Among the entries below, please repeat exactly and only the lines from the line containing "left ear: (499, 98)" to the line containing "right knee: (275, 605)", both lines included.
Data to process below:
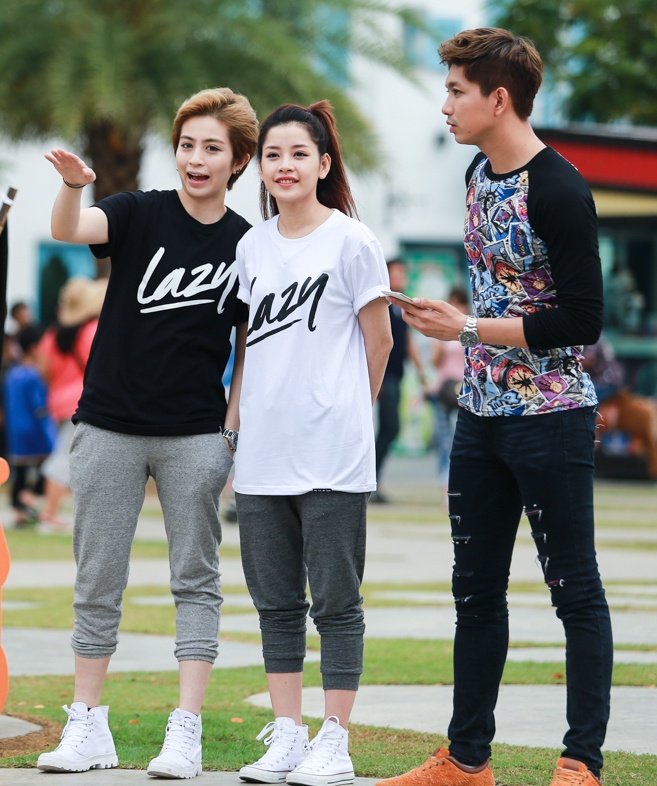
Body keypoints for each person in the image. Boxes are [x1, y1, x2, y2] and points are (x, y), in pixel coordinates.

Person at [378, 28, 612, 786]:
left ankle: (580, 763)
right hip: (478, 417)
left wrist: (469, 328)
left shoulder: (560, 189)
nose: (445, 105)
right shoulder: (478, 172)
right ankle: (466, 760)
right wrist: (450, 322)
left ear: (499, 98)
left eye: (456, 90)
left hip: (551, 418)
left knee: (574, 590)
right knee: (474, 592)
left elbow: (582, 320)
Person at [36, 86, 258, 779]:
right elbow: (68, 231)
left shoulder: (248, 244)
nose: (196, 158)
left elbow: (250, 347)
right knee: (96, 578)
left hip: (195, 434)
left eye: (212, 147)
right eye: (187, 144)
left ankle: (185, 731)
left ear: (237, 160)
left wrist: (229, 431)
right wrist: (74, 186)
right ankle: (86, 727)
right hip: (107, 425)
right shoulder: (137, 211)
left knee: (196, 580)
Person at [233, 101, 392, 786]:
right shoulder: (251, 246)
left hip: (332, 454)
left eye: (299, 154)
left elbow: (379, 341)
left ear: (324, 164)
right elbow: (248, 347)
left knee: (335, 603)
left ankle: (335, 742)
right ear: (261, 168)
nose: (285, 166)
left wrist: (349, 412)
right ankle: (288, 737)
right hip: (262, 456)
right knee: (275, 605)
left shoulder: (352, 242)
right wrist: (236, 424)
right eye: (273, 155)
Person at [36, 276, 106, 531]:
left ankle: (54, 512)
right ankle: (49, 513)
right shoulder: (91, 331)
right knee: (65, 457)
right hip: (83, 403)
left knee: (71, 455)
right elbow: (101, 367)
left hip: (59, 403)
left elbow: (43, 370)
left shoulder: (52, 335)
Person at [371, 258, 424, 503]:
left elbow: (408, 341)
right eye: (397, 272)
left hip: (396, 376)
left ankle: (373, 482)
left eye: (404, 272)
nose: (402, 276)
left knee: (390, 429)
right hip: (383, 378)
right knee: (390, 427)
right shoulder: (379, 303)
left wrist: (422, 372)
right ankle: (369, 483)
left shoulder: (401, 306)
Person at [583, 332, 657, 479]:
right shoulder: (592, 333)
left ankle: (591, 427)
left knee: (581, 402)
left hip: (606, 380)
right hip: (608, 380)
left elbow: (588, 359)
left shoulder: (591, 335)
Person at [3, 325, 57, 525]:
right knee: (50, 466)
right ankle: (30, 497)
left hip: (15, 431)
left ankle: (20, 511)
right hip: (35, 429)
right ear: (35, 347)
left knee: (20, 472)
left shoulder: (12, 373)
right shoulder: (33, 374)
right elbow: (39, 406)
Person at [427, 287, 468, 501]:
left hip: (464, 389)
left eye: (460, 303)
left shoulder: (471, 329)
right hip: (444, 390)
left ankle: (459, 486)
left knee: (460, 439)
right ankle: (445, 487)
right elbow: (435, 362)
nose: (456, 307)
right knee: (444, 440)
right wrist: (440, 346)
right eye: (453, 302)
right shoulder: (442, 331)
End of Data to process.
* [The answer]:
left ear: (499, 98)
left eye: (456, 90)
left hip: (551, 418)
left knee: (574, 590)
right knee: (474, 592)
left elbow: (582, 320)
Person at [36, 86, 258, 779]:
right elbow: (68, 231)
left shoulder: (248, 244)
nose: (196, 158)
left elbow: (250, 347)
right knee: (96, 578)
left hip: (195, 434)
left eye: (212, 147)
right eye: (187, 144)
left ankle: (185, 731)
left ear: (237, 160)
left wrist: (229, 431)
right wrist: (74, 186)
right ankle: (86, 727)
right hip: (107, 425)
right shoulder: (137, 211)
left knee: (196, 580)
Person at [233, 101, 392, 786]:
right shoulder: (251, 246)
left hip: (332, 454)
left eye: (299, 154)
left elbow: (379, 341)
left ear: (324, 164)
right elbow: (248, 347)
left knee: (335, 603)
left ankle: (335, 742)
right ear: (261, 168)
nose: (285, 166)
left wrist: (349, 412)
right ankle: (288, 737)
right hip: (262, 456)
right knee: (275, 605)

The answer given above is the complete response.